**About this exercise**
All that is needed is each line of the entries holding the word "Morrone", copied as it stands.

-- Available data follows --

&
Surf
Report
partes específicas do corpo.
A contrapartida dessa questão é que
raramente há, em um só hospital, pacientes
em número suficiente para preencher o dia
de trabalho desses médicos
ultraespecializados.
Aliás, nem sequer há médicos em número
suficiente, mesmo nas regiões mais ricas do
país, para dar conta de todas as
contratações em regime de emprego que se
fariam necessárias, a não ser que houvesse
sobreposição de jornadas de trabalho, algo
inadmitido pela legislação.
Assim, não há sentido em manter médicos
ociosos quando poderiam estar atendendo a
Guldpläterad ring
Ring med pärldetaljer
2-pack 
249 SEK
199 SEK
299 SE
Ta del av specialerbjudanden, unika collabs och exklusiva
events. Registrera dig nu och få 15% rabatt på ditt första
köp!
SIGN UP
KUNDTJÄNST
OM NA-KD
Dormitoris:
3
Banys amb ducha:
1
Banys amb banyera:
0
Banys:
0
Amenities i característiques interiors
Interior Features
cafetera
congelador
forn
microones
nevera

-- Available data concluded --
-- Available data follows --

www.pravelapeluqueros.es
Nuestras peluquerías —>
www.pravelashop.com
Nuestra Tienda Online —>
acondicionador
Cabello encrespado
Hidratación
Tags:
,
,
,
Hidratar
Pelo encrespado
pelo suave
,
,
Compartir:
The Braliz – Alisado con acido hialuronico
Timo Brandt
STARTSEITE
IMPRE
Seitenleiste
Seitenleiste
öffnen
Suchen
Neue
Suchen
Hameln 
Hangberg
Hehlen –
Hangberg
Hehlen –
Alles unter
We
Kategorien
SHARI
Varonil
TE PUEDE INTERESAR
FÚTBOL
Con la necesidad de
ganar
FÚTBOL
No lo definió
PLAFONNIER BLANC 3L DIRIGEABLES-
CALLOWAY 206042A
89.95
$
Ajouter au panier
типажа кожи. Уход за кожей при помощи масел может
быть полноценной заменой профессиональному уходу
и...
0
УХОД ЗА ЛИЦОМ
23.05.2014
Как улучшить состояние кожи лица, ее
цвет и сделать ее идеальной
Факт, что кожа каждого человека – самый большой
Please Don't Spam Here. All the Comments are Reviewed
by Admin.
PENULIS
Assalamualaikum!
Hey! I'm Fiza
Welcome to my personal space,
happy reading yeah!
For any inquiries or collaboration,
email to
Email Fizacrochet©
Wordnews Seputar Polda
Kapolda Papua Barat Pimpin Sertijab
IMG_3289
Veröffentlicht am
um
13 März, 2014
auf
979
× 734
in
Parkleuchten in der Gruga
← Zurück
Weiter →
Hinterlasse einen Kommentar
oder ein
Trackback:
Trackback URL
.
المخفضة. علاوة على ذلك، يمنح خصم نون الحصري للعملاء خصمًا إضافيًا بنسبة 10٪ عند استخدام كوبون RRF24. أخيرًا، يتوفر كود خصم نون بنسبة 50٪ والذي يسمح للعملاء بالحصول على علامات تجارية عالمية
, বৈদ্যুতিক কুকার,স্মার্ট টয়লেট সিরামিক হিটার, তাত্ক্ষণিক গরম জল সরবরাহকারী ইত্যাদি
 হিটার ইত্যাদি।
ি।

-- Available data concluded --
-- Available data follows --

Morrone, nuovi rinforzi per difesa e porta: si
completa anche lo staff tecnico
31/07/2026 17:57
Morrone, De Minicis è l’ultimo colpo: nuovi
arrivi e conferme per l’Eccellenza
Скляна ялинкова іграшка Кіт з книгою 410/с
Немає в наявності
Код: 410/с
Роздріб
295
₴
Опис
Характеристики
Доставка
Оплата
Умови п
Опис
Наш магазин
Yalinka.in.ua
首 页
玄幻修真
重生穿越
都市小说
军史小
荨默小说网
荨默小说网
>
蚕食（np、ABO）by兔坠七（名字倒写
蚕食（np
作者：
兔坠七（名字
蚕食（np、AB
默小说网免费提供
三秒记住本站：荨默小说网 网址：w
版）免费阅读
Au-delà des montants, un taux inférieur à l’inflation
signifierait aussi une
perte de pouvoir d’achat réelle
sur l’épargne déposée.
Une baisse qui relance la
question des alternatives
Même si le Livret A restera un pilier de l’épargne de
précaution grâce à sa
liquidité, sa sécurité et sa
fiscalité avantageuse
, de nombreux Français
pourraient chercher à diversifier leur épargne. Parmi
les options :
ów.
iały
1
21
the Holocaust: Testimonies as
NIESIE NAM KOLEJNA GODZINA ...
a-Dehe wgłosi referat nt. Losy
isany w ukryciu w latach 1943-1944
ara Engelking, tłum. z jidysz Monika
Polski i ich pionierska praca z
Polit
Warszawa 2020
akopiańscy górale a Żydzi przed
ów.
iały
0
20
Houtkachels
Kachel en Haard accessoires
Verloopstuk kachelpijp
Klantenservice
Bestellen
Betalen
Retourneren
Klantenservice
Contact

-- Available data concluded --

**Solution**
Morrone, nuovi rinforzi per difesa e porta: si
Morrone, De Minicis è l’ultimo colpo: nuovi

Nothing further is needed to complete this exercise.